There is no such thing as “ethical” fur. Some people are saying that fur is “green” because it is “natural.” There is nothing natural about wearing fur. More than 50 million animals are violently killed for fashion every year. For one single mink coat, 60 to 80 animals are killed; 20 animals for a fox coat; and 12 to 15 for a lynx coat. The fur industry is a threat to our environment, contributing to higher energy costs, pollution, land destruction and reductions in populations of wild animals, including endangered and threatened species who may be accidentally trapped and killed.

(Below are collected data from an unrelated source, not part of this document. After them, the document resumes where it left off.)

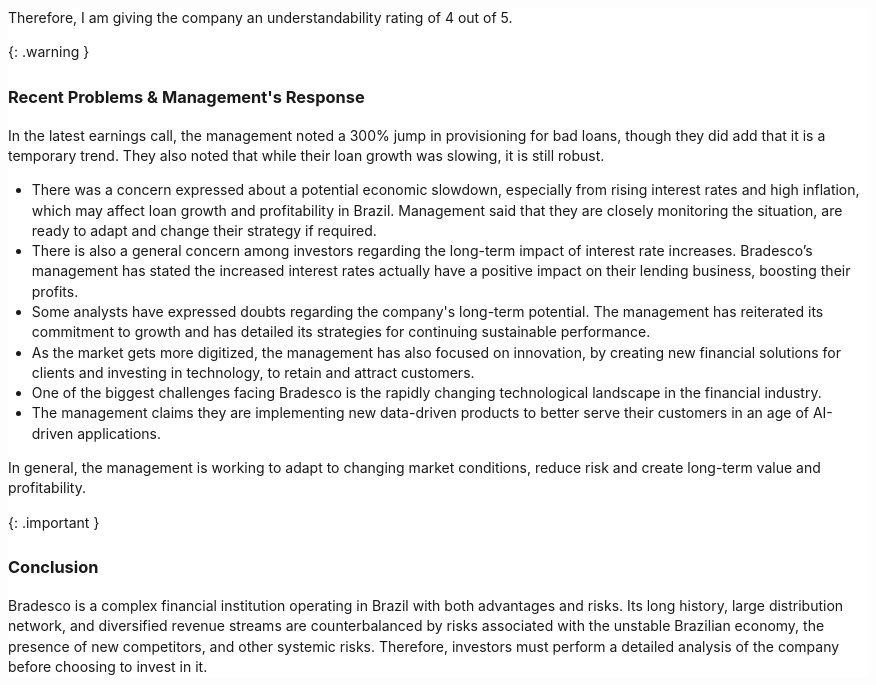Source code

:Therefore, I am giving the company an understandability rating of 4 out of 5.

{: .warning }

### Recent Problems & Management's Response
In the latest earnings call, the management noted a 300% jump in provisioning for bad loans, though they did add that it is a temporary trend. They also noted that while their loan growth was slowing, it is still robust.
- There was a concern expressed about a potential economic slowdown, especially from rising interest rates and high inflation, which may affect loan growth and profitability in Brazil. Management said that they are closely monitoring the situation, are ready to adapt and change their strategy if required.
- There is also a general concern among investors regarding the long-term impact of interest rate increases. Bradesco’s management has stated the increased interest rates actually have a positive impact on their lending business, boosting their profits.
- Some analysts have expressed doubts regarding the company's long-term potential. The management has reiterated its commitment to growth and has detailed its strategies for continuing sustainable performance.
- As the market gets more digitized, the management has also focused on innovation, by creating new financial solutions for clients and investing in technology, to retain and attract customers.
- One of the biggest challenges facing Bradesco is the rapidly changing technological landscape in the financial industry.
- The management claims they are implementing new data-driven products to better serve their customers in an age of AI-driven applications.

In general, the management is working to adapt to changing market conditions, reduce risk and create long-term value and profitability.

{: .important }

### Conclusion
Bradesco is a complex financial institution operating in Brazil with both advantages and risks. Its long history, large distribution network, and diversified revenue streams are counterbalanced by risks associated with the unstable Brazilian economy, the presence of new competitors, and other systemic risks. Therefore, investors must perform a detailed analysis of the company before choosing to invest in it.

A little fur trim is not fashionable. It is a myth that fur or fur trim is a byproduct of the meat industry. The fur trim market is an equal, if not greater, threat to animals than is the making of fur coats. Fur trim is not what is “left over” from making full-length fur coats. Thousands of animals are killed simply to provide trim for fashion, home décor, toys and other merchandise. Even purchasing the tiniest bit of trim supports cruelty. From cuffs, collars and the lining of gloves to accessories for dolls, beware of fur trim.

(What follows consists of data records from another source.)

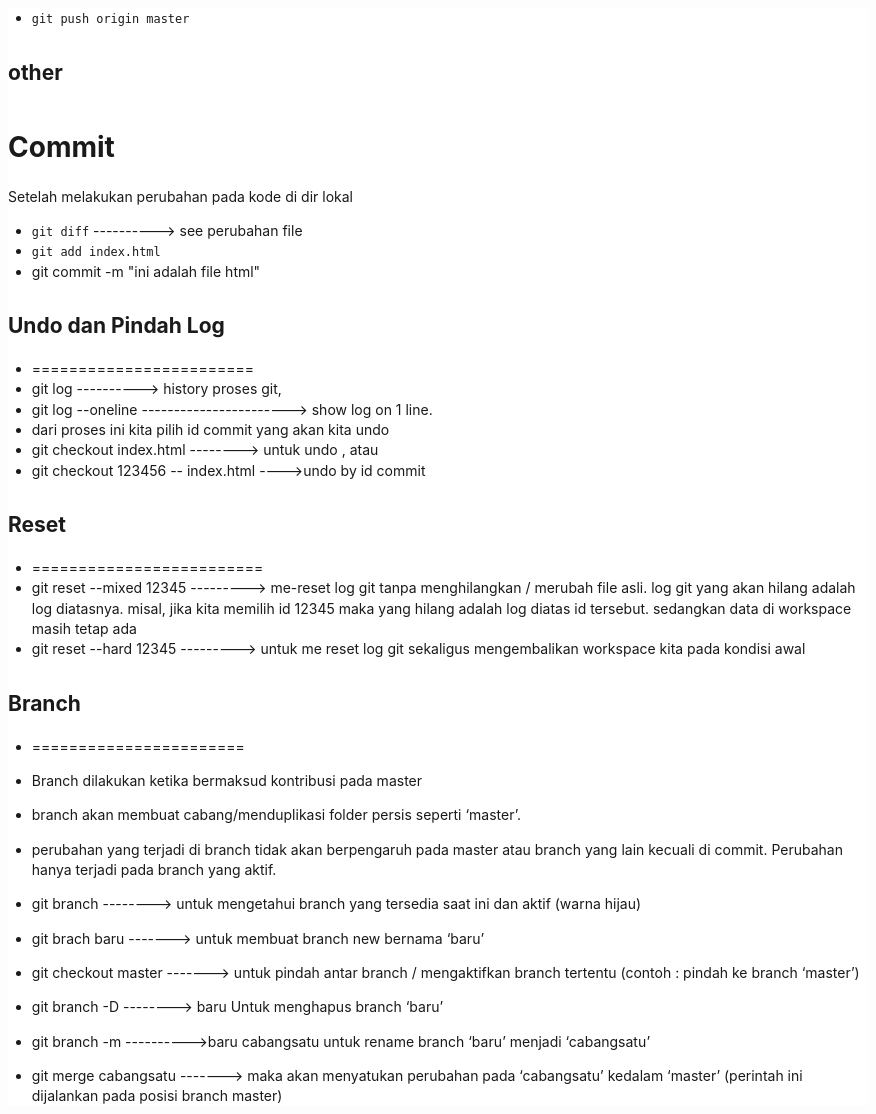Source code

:   - `git push origin master`

## other
Commit
=========================
Setelah melakukan perubahan pada kode di dir lokal
- `git diff` ----------> see perubahan  file
- `git add index.html`
- git commit -m "ini adalah file html"  
 



## Undo dan Pindah Log
- ========================
- git log ----------> history proses git, 
- git log --oneline -----------------------> show log on 1 line.
- dari proses ini kita pilih id commit yang akan kita undo
- git checkout index.html --------> untuk undo , atau
-  git checkout 123456 -- index.html ---->undo by id commit
 



## Reset
- =========================
- git reset --mixed 12345 ---------> me-reset log git tanpa menghilangkan / merubah file asli. log git yang akan hilang adalah log diatasnya. misal, jika kita memilih id 12345 maka yang hilang adalah log diatas id tersebut. sedangkan data di workspace masih tetap ada
 - git reset --hard 12345 ---------> untuk me reset log git sekaligus mengembalikan workspace kita pada kondisi awal
 



## Branch
- =======================
- Branch dilakukan ketika bermaksud kontribusi pada master
- branch akan membuat cabang/menduplikasi folder persis seperti ‘master’.
- perubahan yang terjadi di branch tidak akan berpengaruh pada master atau branch yang lain kecuali di commit. Perubahan hanya terjadi pada branch yang aktif.

- git branch --------> untuk mengetahui branch yang tersedia saat ini dan aktif (warna hijau)

- git brach baru  -------> untuk membuat branch new bernama ‘baru’

- git checkout master  -------> untuk pindah antar branch / mengaktifkan branch tertentu (contoh : pindah ke branch ‘master’)

- git branch -D --------> baru  Untuk menghapus branch ‘baru’

- git branch -m ---------->baru cabangsatu  untuk rename branch ‘baru’ menjadi ‘cabangsatu’

- git merge cabangsatu -------> maka akan menyatukan perubahan pada ‘cabangsatu’ kedalam ‘master’ (perintah ini dijalankan pada posisi branch master)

Avoid ivory. It is never okay to wear Ivory. Widespread poaching continues to threaten elephants in the wild. Thousands of African and Asian elephants are slaughtered annually to fuel the ivory trade. Only elephants should wear ivory.

Check out eco-fibers. When buying clothing look for organic cotton or other eco-fabrics. Cotton is one of the world’s most chemically dependent crops and the pesticides used on cotton are classified as among the most toxic by the U.S. Environmental Protection Agency. Bamboo, soy, and hemp fibers are good choices because their production requires fewer herbicides and pesticides than non-organic cotton and they biodegrade faster than petroleum-based fibers.

Steer clear of feathers. Feathers on clothing and fashion accessories from headbands to earrings are very popular this year and consumers should ask themselves where the feathers came from — how were they collected, how were the birds who produced them treated, and whether the feathers come from a threatened or endangered species. Only birds should wear feathers.

Shop for a cause. Many companies offer products from which a percentage of sales are donated to a charitable organization. There are also compassionate gift ideas that directly support animals, such as Born Free USA’s “Adopt-a-Primate” program. For $52 ($1 a week), the gift helps provide food, care, and rehabilitation to residents at the Born Free USA Primate Sanctuary in Dilley, Texas. You can choose to adopt any of three macaques, each of whom has his or her own Welcome Kit complete with biography, color photo, certificate of adoption, and the newsletter The Primate Post. If you order by Dec. 15, you will receive an additional gift from Born Free USA as part of your adoption package, guaranteed for delivery by Dec. 25. The sanctuary is home to more than 500 primates, many of whom were rescued from abusive situations in laboratories, roadside zoos and private possession.

Pets can be fashionable, too. When buying gifts and accessories for animal companions, be sure to only purchase items from compassionate pet supply stores — stores where they do not sell live animals of any kind. Born Free USA’s Pet Supply Locator database http://www.petsupplylocator.com/ makes it easy.

Born Free USA (BFUSA) is a nationally recognized leader in animal welfare and wildlife conservation. Through litigation, legislation and public education, BFUSA leads vital campaigns against animals in entertainment, exotic “pets,” trapping and fur, and destructive international wildlife trade. BFUSA’s Primate Sanctuary in Texas is home to more than 500 primates rescued from laboratories, roadside zoos and private possession. BFUSA brings to America the message of “compassionate conservation,” the vision of the United Kingdom-based Born Free Foundation, established in 1984 by Bill Travers and Virginia McKenna, stars of the iconic film “Born Free,” along with their son Will, now CEO of both organizations. BFUSA’s mission is to end suffering of wild animals in captivity, conserve threatened and endangered species, and encourage compassionate conservation globally.